Presto arrivarono le ambulanze. Mi fu chiesto di mantenere ben ferma la testa di Ryan lungo il tragitto verso l’ospedale. M’inginocchiai al di sopra della sua testa e gli parlai con gentilezza, ma lui continuava a piangere e ad agitarsi. Ero preoccupata per il fatto che il suo quadro clinico avrebbe potuto peggiorare per via della sua irrequietezza, ma legandolo si sarebbero causati altri problemi.
In quel momento iniziai a pregare più intensamente e chiesi al Padre celeste di benedirmi facendomi sapere come confortare Ryan, calmarlo e alleviargli il dolore. Mi venne immediatamente in mente un suggerimento: «Canta per lui». Esitai. Mi chiedevo se avessi capito bene. Dopo tutto, ero una professionista e che impressione avrebbe dato vedere una EMT che cantava in un’ambulanza con un paziente gravemente ferito?

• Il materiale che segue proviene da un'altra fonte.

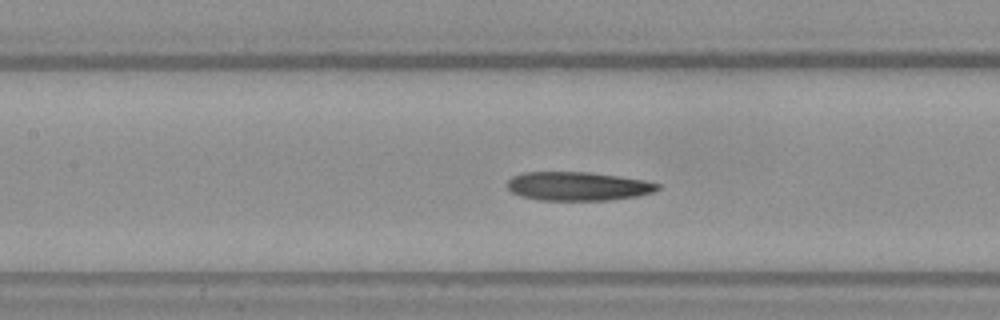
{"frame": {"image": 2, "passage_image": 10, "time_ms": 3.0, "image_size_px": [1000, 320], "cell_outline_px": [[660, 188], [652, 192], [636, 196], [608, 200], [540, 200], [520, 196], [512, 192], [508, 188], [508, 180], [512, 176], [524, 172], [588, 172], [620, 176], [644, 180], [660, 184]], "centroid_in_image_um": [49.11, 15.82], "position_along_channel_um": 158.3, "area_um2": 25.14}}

Ryan urlava e di nuovo percepii distintamente il suggerimento: «Canta per lui». Mentre tenevo la sua testa ben salda, mi chinai e con tranquillità iniziai a cantare vicino al suo orecchio: «Come una stella del cielo che sorride al mondo inter» («Come una stella», Innario dei bambini , 84). Appena iniziai a cantare, Ryan si calmò. Cantai «Sono un figlio di Dio» e molti altri inni della Primaria. Mi resi conto che Ryan era un Santo degli Ultimi Giorni quando notai che sua madre, che era sconvolta, cercava di cantare con me. Più di una volta i paramedici si preoccuparono poiché egli era troppo silenzioso, ma Ryan rispondeva alle domande. Continuai a cantare per tutto il tragitto fino all’ospedale e al pronto soccorso, dove l’equipe traumatologica lo prese in consegna.
Più tardi quel giorno ritornai in ospedale per controllare come stessero Ryan e suo padre. Appresi che il bambino era stato sottoposto a un intervento chirurgico, che la sua situazione era stabile e che andava bene. Fui grata per le notizie che ricevetti, anche se sia lui che il padre sarebbero dovuti rimanere ricoverati in ospedale a lungo. Io e Ryan diventammo subito buoni amici e ogni anno non vedo l’ora di ricevere un biglietto d’auguri natalizi con dentro la sua fotografia.
Ricorderò per sempre la risposta a una preghiera, quando il mio piccolo paziente si tranquillizzò istantaneamente grazie agli inni che amava, inni che gli ricordarono quanto il suo Padre celeste lo ama. L’efficacia della medicina d’emergenza è veramente prodigiosa, ma la bellezza e la semplicità di qualche inno della Primaria rimarranno per sempre nella mia memoria come un miracolo gentile e profondo.
Luana Lish è membro del Rione di Rapid Creek, Palo di McCammon (Idaho).